Will my baby need extra monitoring during pregnancy?

As part of their routine antenatal care, most women will be offered a very detailed scan at around 20 weeks of pregnancy to look for birth defects and to check the baby’s growth.

There is no evidence that taking laxatives during pregnancy causes any problems that would require extra monitoring for your baby.

Are there any risks to my baby if the father has taken laxatives?

We would not expect any increased risk to your baby if the father took laxatives before or around the time you became pregnant.

Who can I talk to if I have questions?

If you have any questions regarding the information in this leaflet please discuss them with your health care provider. They can access more detailed medical and scientific information from www.uktis.org

How can I help to improve drug safety information for pregnant women in the future?

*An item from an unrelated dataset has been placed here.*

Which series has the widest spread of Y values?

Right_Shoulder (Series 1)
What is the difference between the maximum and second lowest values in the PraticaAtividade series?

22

Our online reporting system (MyBump Portal) allows women who are currently pregnant to create a secure record of their pregnancy, collected through a series of questionnaires. You will be asked to enter information about your health, whether or not you take any medicines, your pregnancy outcome and your child's development. You can update your details at any time during pregnancy or afterwards. This information will help us better understand how medicines affect the health of pregnant women and their babies. Please visit the MyBump Portal to register.

General information
Sadly, miscarriage and birth defects can occur in any pregnancy.

Miscarriage occurs in about 1 in every 5 pregnancies, and 1 in every 40 babies are born with a birth defect. This is called the ‘background risk’ and happens whether medication is taken or not.

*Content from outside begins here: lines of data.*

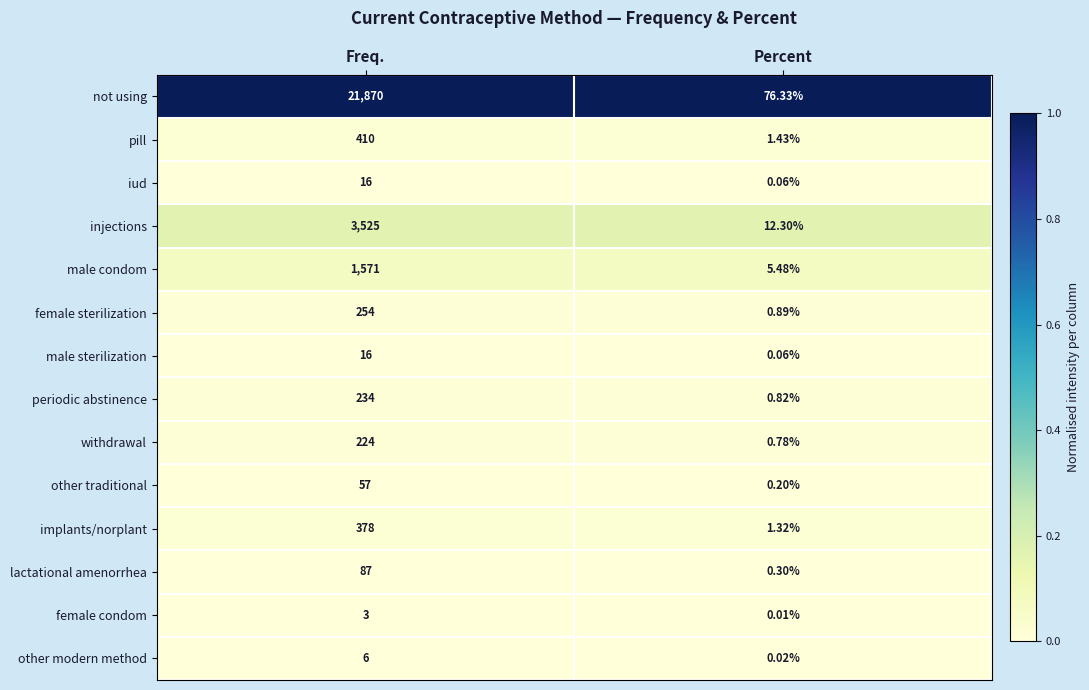

At which category is the sum across all series the highest?

Freq.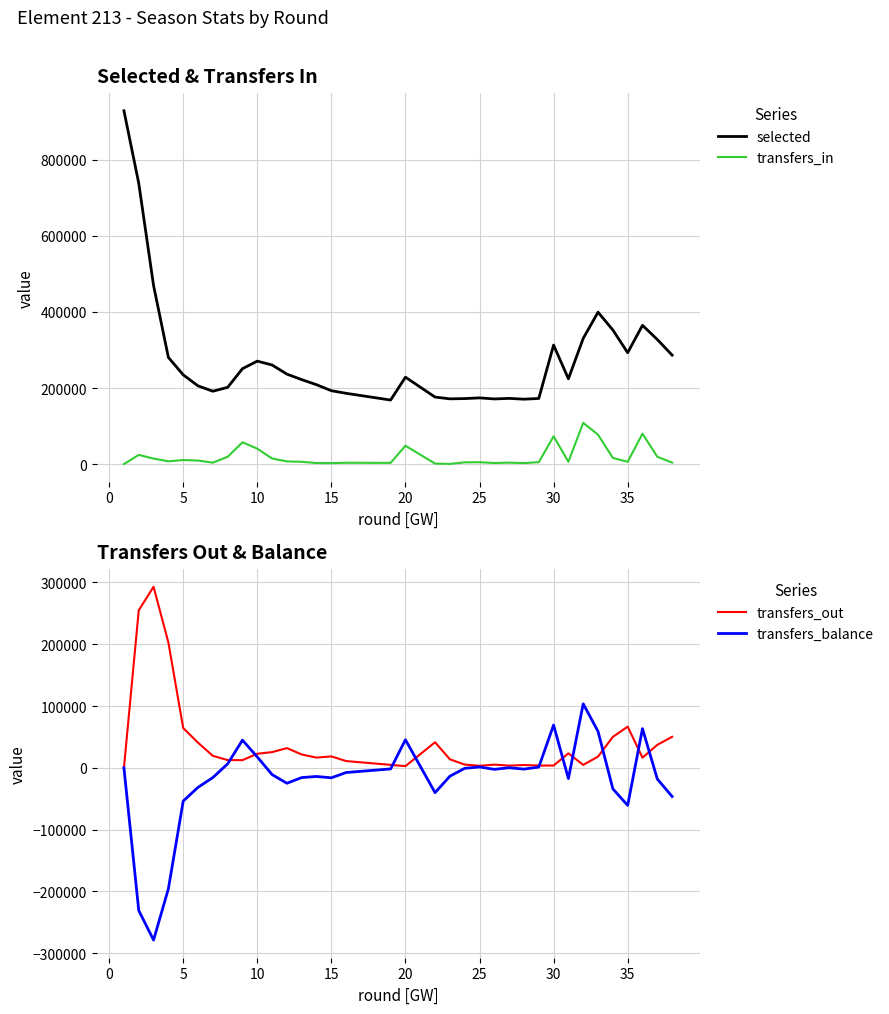

True or false: transfers_balance and transfers_in intersect in this chart.

False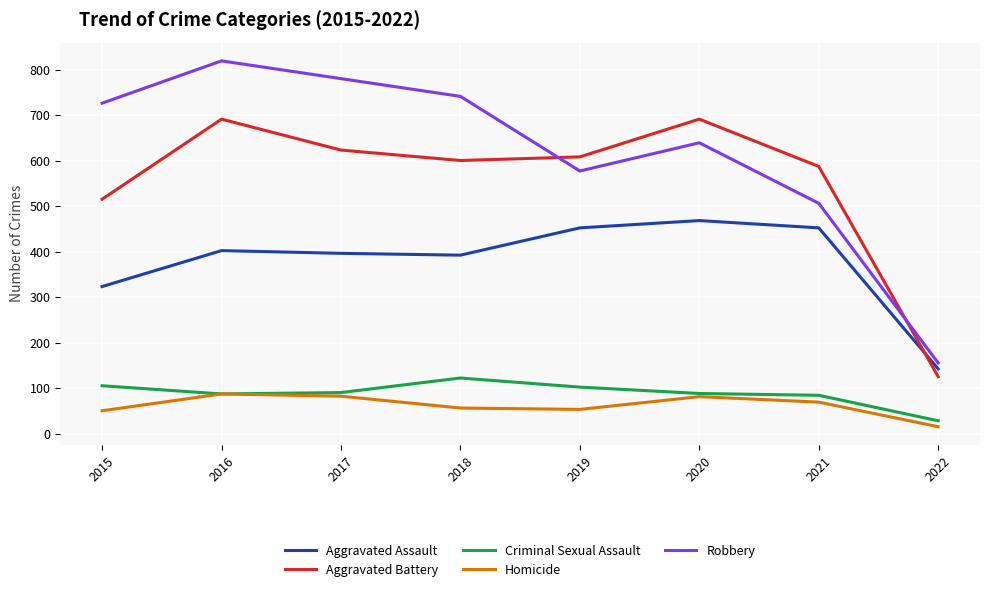

True or false: Aggravated Assault and Robbery cross at least once.

False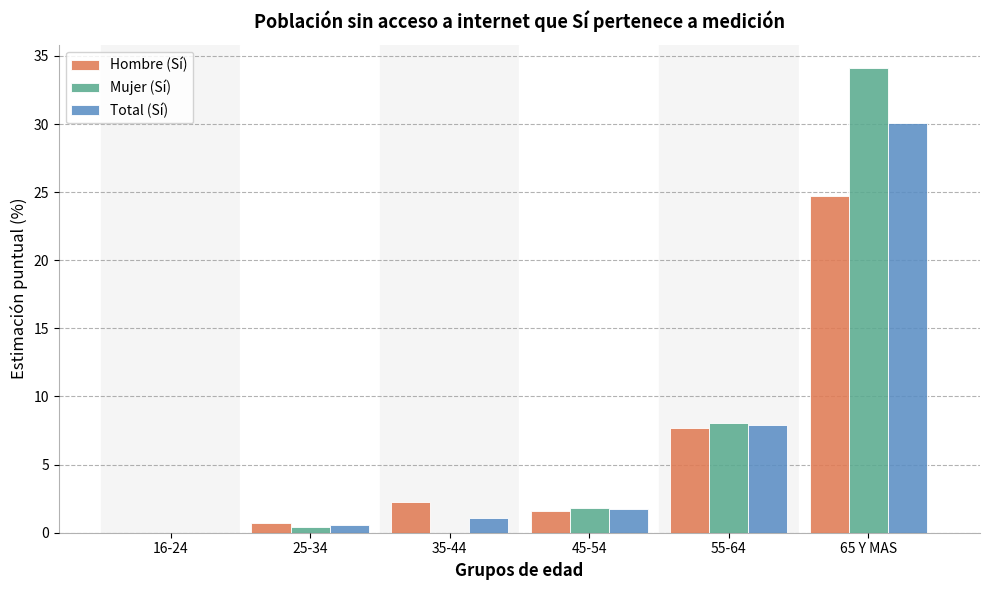

Which series changed the most between 16-24 and 55-64?

Mujer (Sí)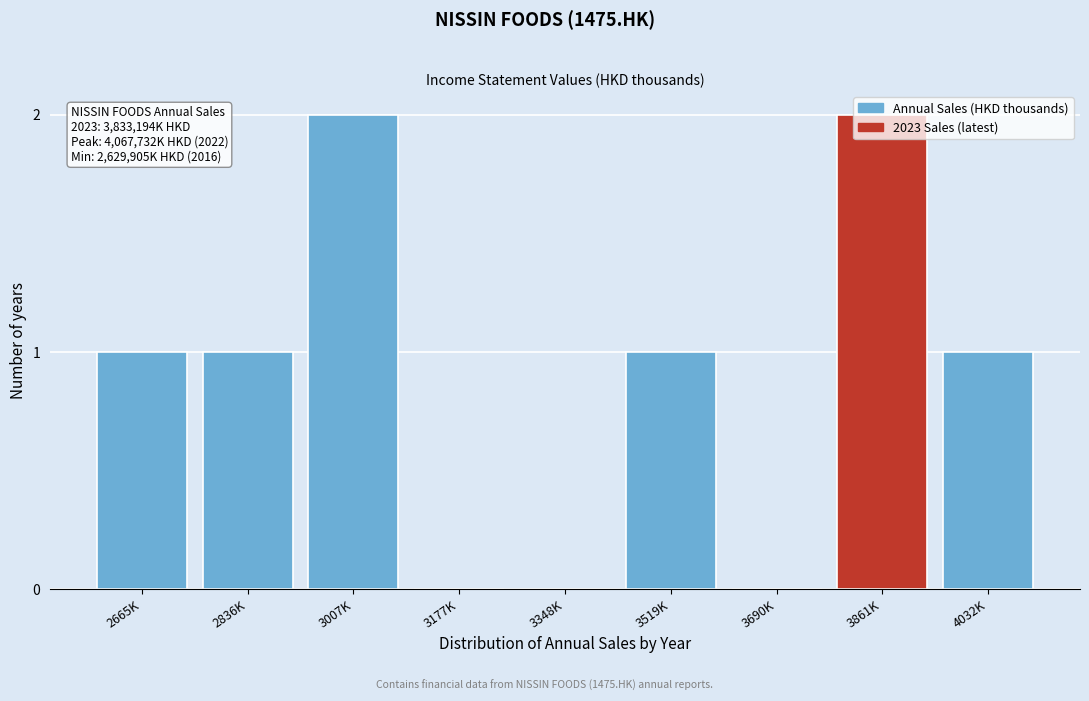

What is the sum of all values?

8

Most medicines cross the placenta and reach the baby. For many medications this is not a problem. However, some medicines can affect a baby’s growth and development.

If you take regular medication and are planning to conceive, you should discuss whether your medicine is safe to continue with your doctor/health care team before becoming pregnant. If you have an unplanned pregnancy while taking a medicine, you should tell your doctor as soon as possible.

If a new medicine is suggested for you during pregnancy, please make sure that the person prescribing it knows that you are pregnant. If you have any concerns about a medicine, you can check with your doctor, midwife or pharmacist.

Our Bumps information leaflets provide information about the effects of medicines in pregnancy so that you can decide, together with your healthcare provider, what is best for you and your baby.